If you think about it, when golf first came into being back in Scotland hundreds of years ago, the bunker was a very different thing than it is now. On those first golf courses, including at the home of golf, St. Andrews, sand blew across the course and would end up in pits that became known as bunkers. They were not manicured or well-maintained hazards. They were rugged and more than anything they were natural. They were a part of the land. They were not the artificial, man-made, overly manicured, expensively maintained, often grossly overbuilt things they have become today.

However, I am not naïve enough to think bunkers are miraculously going to disappear from golf courses in the future. They are, whatever your feelings about them, here to stay. But that doesn’t mean the way we maintain them or, to be more to the point, the use of (or need for) the bunker rake itself cannot change.

One of the byproducts of this summer of COVID-19’s result on golf courses – and golf course maintenance in particular – has been the removal of bunker rakes from most golf courses. The reason for this is obviously to remove as many touchpoints as possible for people playing the game. Just as we’ve modified flagsticks, and removed ball washers, water coolers and other touchpoints on the course, bunker rakes have been gathered and stored in the maintenance shed.

As you can no doubt guess, when we removed the bunker rakes from our course here in western Washington, I most certainly did not shed a tear. I have welcomed with open arms the removal of bunker rakes from the course.

This summer of no bunker rakes has been a great trial for me in seeing how our bunkers have fared without rakes. And the results of this trial are fairly thrilling to me. As I’ve suspected all along, golf courses really don’t need bunker rakes.

Even with bunker rakes on the course, consider only about half the golfers at best were actually walking over to a rake, bending over to pick it up and even then only making a half-hearted attempt (we’ve all seen the one handed chicken scratches) at smoothing out their footprints. Bunkers, with rakes available, were a mess at the end of the day. A golfer landing in a bunker, especially by the end of busy day, was almost as likely to land in a footprint before rake removal as they are now without the rakes on the course.

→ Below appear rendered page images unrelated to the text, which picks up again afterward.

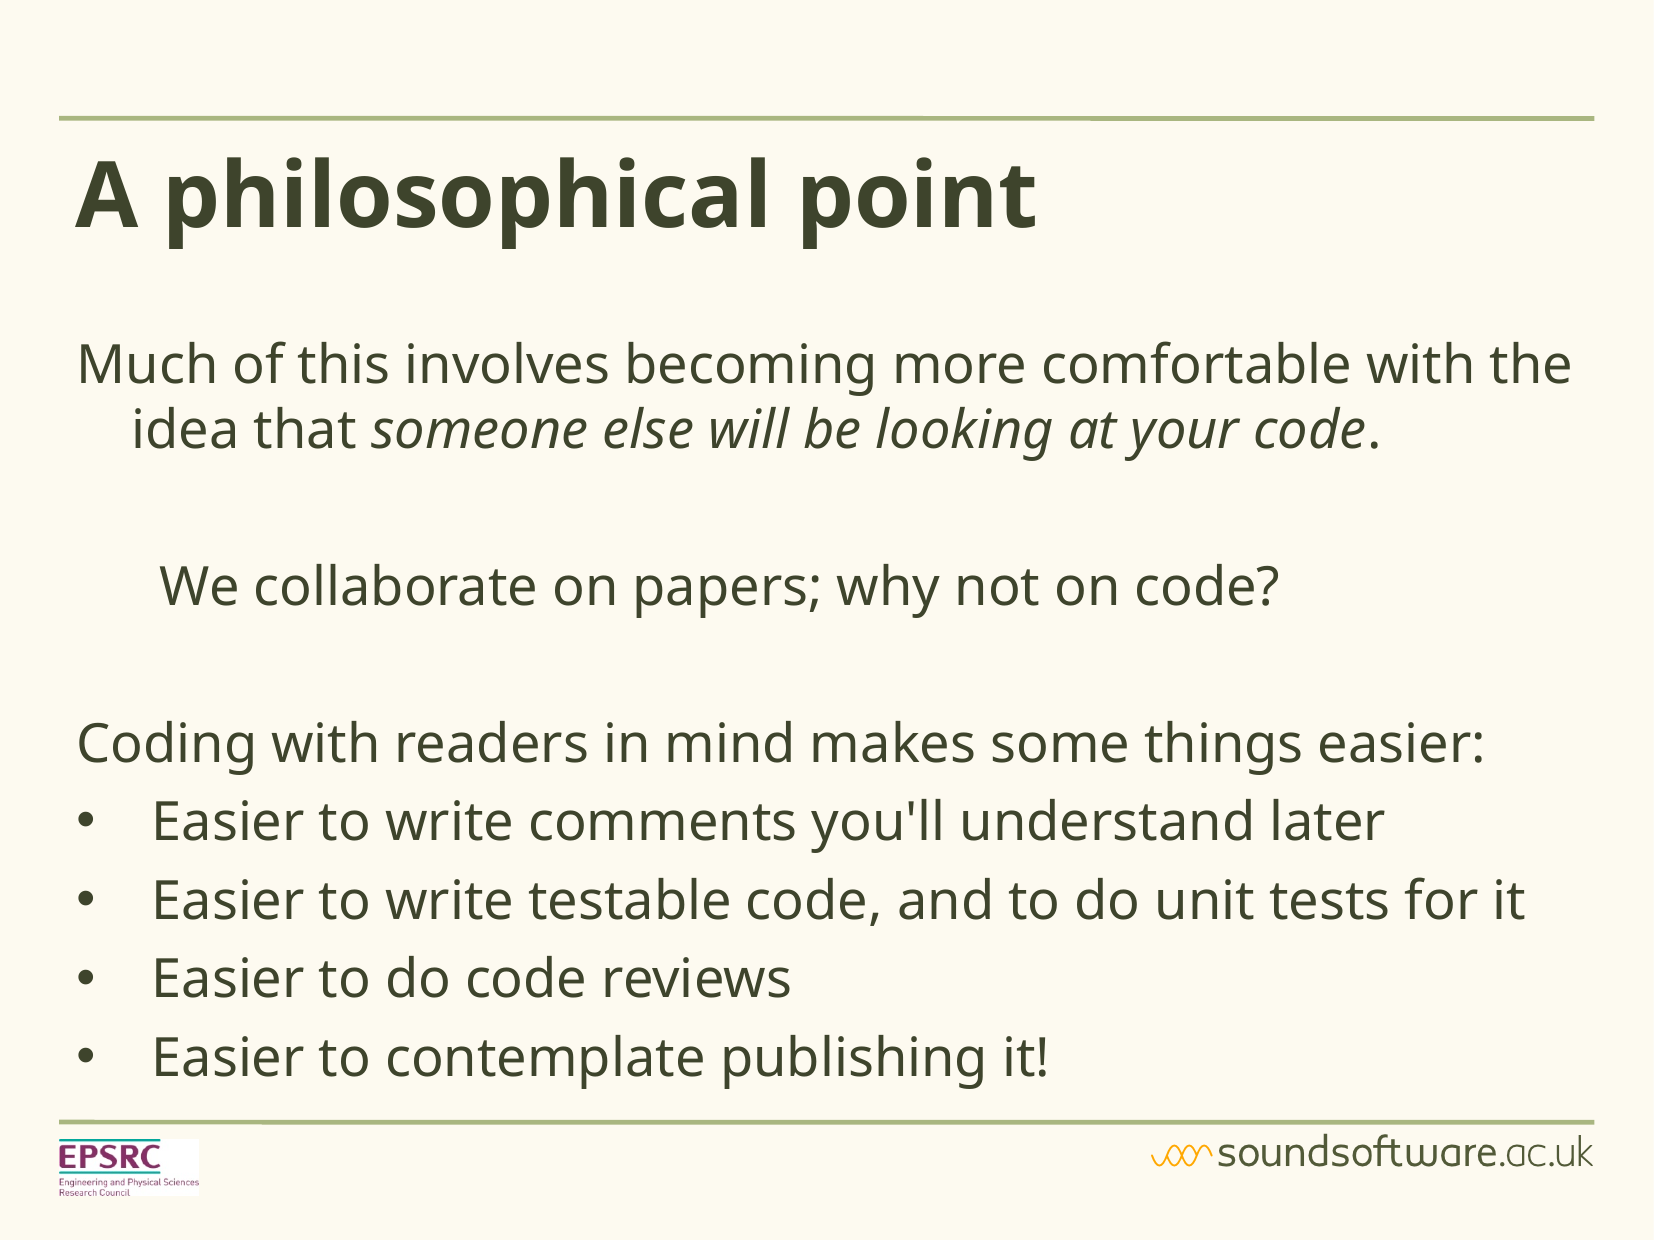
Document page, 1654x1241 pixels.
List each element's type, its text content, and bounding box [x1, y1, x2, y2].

picture [1151, 1133, 1593, 1167]
list Much of this involves becoming more comfortable with the idea that someone else will be looking at your code. We collaborate on papers; why not on code? Coding with readers in mind makes some things easier: Easier to write comments you'll understand later Easier to write testable code, and to do unit tests for it Easier to do code reviews Easier to contemplate publishing it! [59, 321, 1592, 1138]
title A philosophical point [59, 118, 1592, 264]
picture [59, 1139, 199, 1196]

The wonderful removal of the rakes has not made the bunkers much different than they were before we all happily pulled them from the course in late spring. Maintenance crews still all rake them with trap rakes in the morning. Their outcome at the end of the day has changed little.

What has changed is less money spent on replacing rakes, as well as labor time spent moving the rakes to their proper location. But perhaps the No. 1 advantage to no rakes on the course is this little gem: Bunker rake removal has sped up the game. That fact alone should be enough to keep rakes from returning to the course.

It is an understatement to say this has been a tough year. It has been the most challenging year most of us have endured. But finding something positive in this year of negativity can mean so much. For me, and I think for the game of golf, perhaps, we’ve stumbled upon a little something positive going forward: No more bunker rakes.

At least I can dream …

Ron Furlong is the superintendent at Avalon Golf Links, a 27-hole daily-fee facility in Burlington, Washington, and a frequent Golf Course Industry contributor.